Plaintiffs' interrogatories narrowly target Mirabilis' affirmative defenses and do not tread on any other claim or contention raised by Mirabilis. Plaintiffs do not seek a detailed narrative of Mirabilis' case but rather appropriately seek the application of law to fact. The court finds the interrogatories to be proper based on the circumstances in this case.
Also without merit is Mirabilis' contention that it cannot answer Plaintiffs' interrogatories because it has not yet had an opportunity to discover all of the facts. "That this case is at an early stage does not grant [Mirabilis] license to decline to answer the Interrogatory altogether." Titre v. S.W. Bach Co., No. 05-80077-CIV-MARRA/SELTZER, 2005 WL 1692508, * 3 (S.D. Fla. July 20, 2005). Rather, because of Rule 26(e)'s duty to supplement discovery responses, Mirabilis should have responded to the contention interrogatories by informing Plaintiffs of the current bases for its asserted affirmative defenses, with the intention of supplementing its responses at a later date. See id. at ** 1, 3 (determining that a response with later supplementation is the preferred course of action when a party faces contention interrogatories during the infancy of litigation).
As noted by the Titre court, if a defendant lacks a factual basis for an affirmative defense at the time it is raised, the defendant violates Rule 11, Federal Rules of Civil Procedure. 2005 WL 1692508 at *3 n. 4. Therefore, when the affirmative defenses were asserted, Mirabilis must have had an adequate factual basis to support these defenses.
Further, Mirabilis is not precluded from supplementing its current answers and concedes that it will do so once document review is substantially complete (Dkt. 47 at 3). Therefore, no impediment exists to preclude Mirabilis from answering Plaintiffs' interrogatories to the best of its ability based on information it currently knows and supplementing at a later date as more information becomes available through discovery.
If, upon further review, Defendant wishes to withdraw an affirmative defense, the discovery request as to that affirmative defense would be rendered moot.
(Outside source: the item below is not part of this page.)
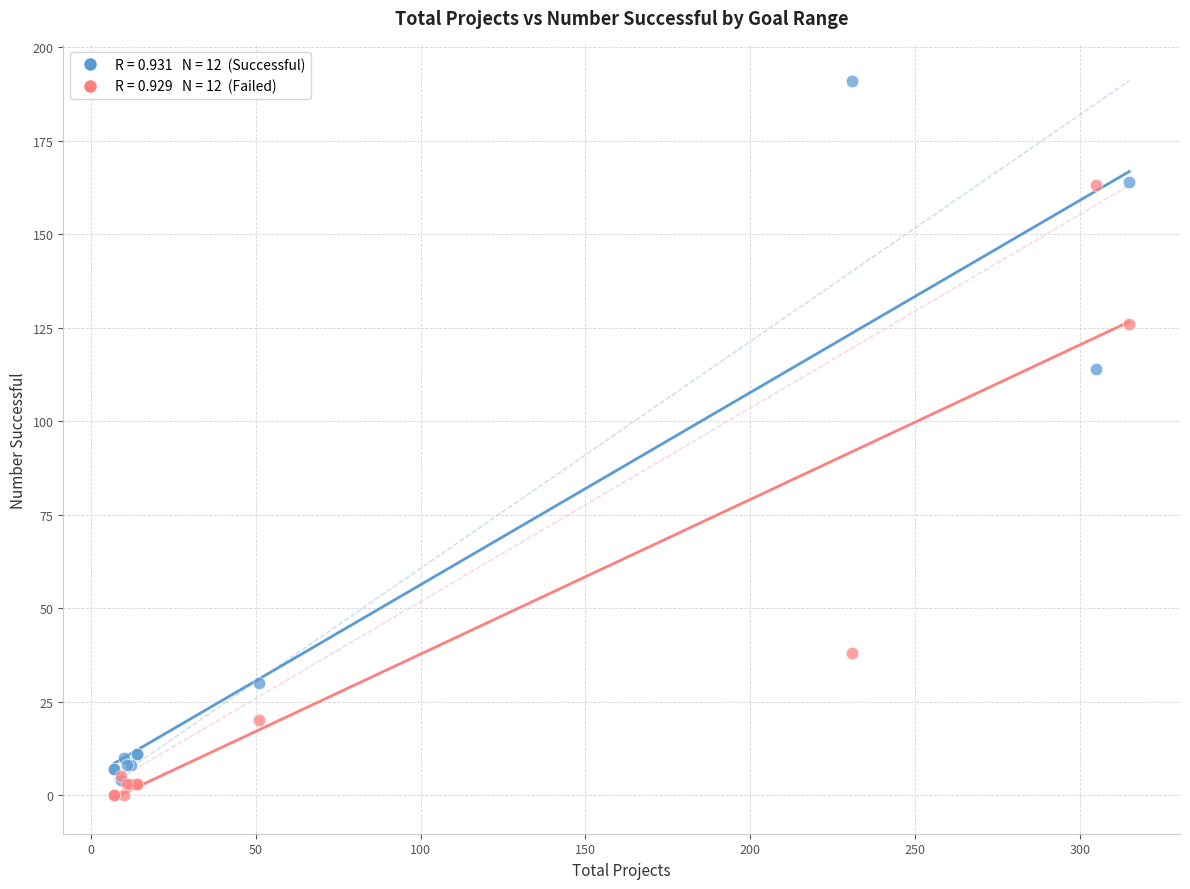

Across all series, what Y value is closest to 95?

114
As to Plaintiffs' requests that Mirabilis be compelled to disclose individuals' knowledge of the facts supporting Mirabilis' affirmative defenses, these requests are denied. Although the identity and location of persons having knowledge of discoverable matter is appropriate in scope under Rule 26(b)(1), a party "cannot be required to state under oath all the knowledge that a witness may have." Zimmerman v. Atlanta Hawks, Ltd., No. 1:88-CV-2798-WCO, 1990 WL 58462, *4 (N.D. Ga. Jan. 31, 1990) (discussing Lunn v. United Aircraft Corp., 25 F.R.D. 186 (D. Del. 1960)). Mirabilis has met the requirement of Rule 26(b)(1) by providing Plaintiffs with a supplemental list of the identity and locations of persons having discoverable information about the allegations or defenses. Accordingly, Plaintiffs' argument that Mirabilis' response is evasive in this aspect is without merit.
Upon consideration, it is ORDERED AND ADJUDGED that GRANTED
(1) Plaintiff's Motion to Compel (Dkt. 45) is to the extent that Mirabilis is directed to provide more complete responses to Plaintiffs' Interrogatories 2 through 11 within twenty (20) days consistent with this order. All other relief requested is denied. DONE AND ORDERED in Tampa, Florida.